Evidemment, tout cela ne signifie pas que l’histoire est terminée. Les modèles de développement indien et chinois offriront éternellement une étude fascinante, tant en matière de comparaison que de contraste.

On peut faire confiance à ce que la modernisation de l’armée indienne reste une priorité continuelle même si le pays ne fait face à aucun danger ou agression extérieure.

De la même manière, l’Inde continuera de diversifier ses relations extérieures et ne mettra pas tous ses œufs dans le panier chinois dans la région Asie/Pacifique.

A n’en pas douter, la conviction de l’Inde qu’elle a un rôle déterminant à jouer dans cette région ne fera l’objet d’aucun marchandage.

Toutefois, le résultat est que ces modèles de politique étrangère pourraient devenir vraiment pertinents seulement si le pays parvient à se débarrasser du fléau de la pauvreté. L’influence de l’Inde dans cette région et sa réputation en tant qu’acteur mondial dépendrait en fin de compte de sa solidité nationale globale et de l’exemple qu’elle donnerait en tant que puissance émergente attachée à la paix en créant une société juste.

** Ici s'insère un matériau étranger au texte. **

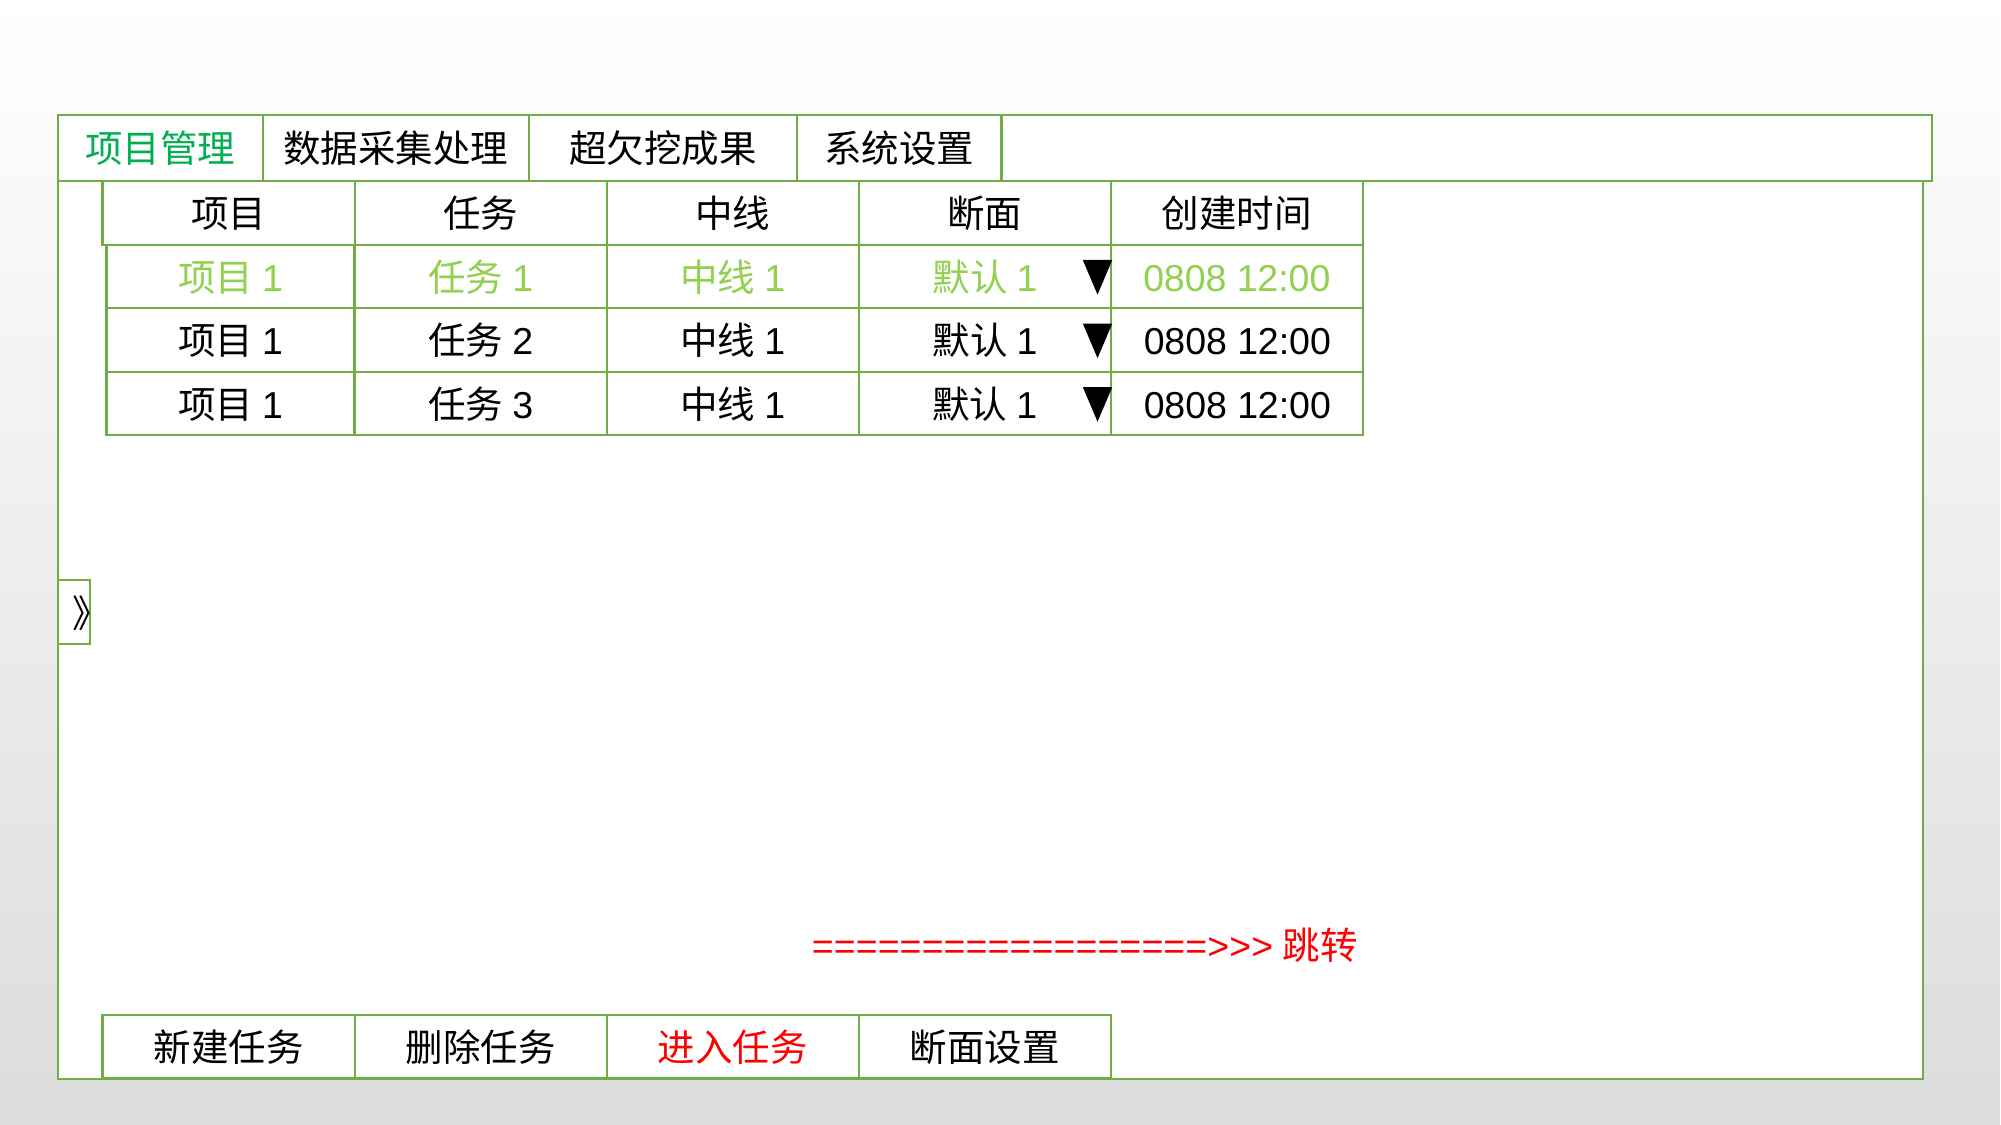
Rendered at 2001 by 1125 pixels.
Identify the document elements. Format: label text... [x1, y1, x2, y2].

Donc, à travers un couloir de temps couvrant une ou deux décennies au plus, le programme de développement devrait être d’obtenir une prééminence incontestée. C’est là où Modi à une vision à long terme dans la réorientation de la politique étrangère indienne.

Subsiste une grande question : laissera-t-on Modi poursuivre sa feuille de route pour l’Inde ? L’histoire du monde moderne est remplie d’exemples, s’il en fallait, de capitalisme prédateur par l’interférence du monde occidental afin de contraindre les pays en développement qui montrent des signes de déviance à corriger leur cap.

L’Inde, une fois encore, est un très gros poisson et l’on peut difficilement la laisser suivre son propre chemin.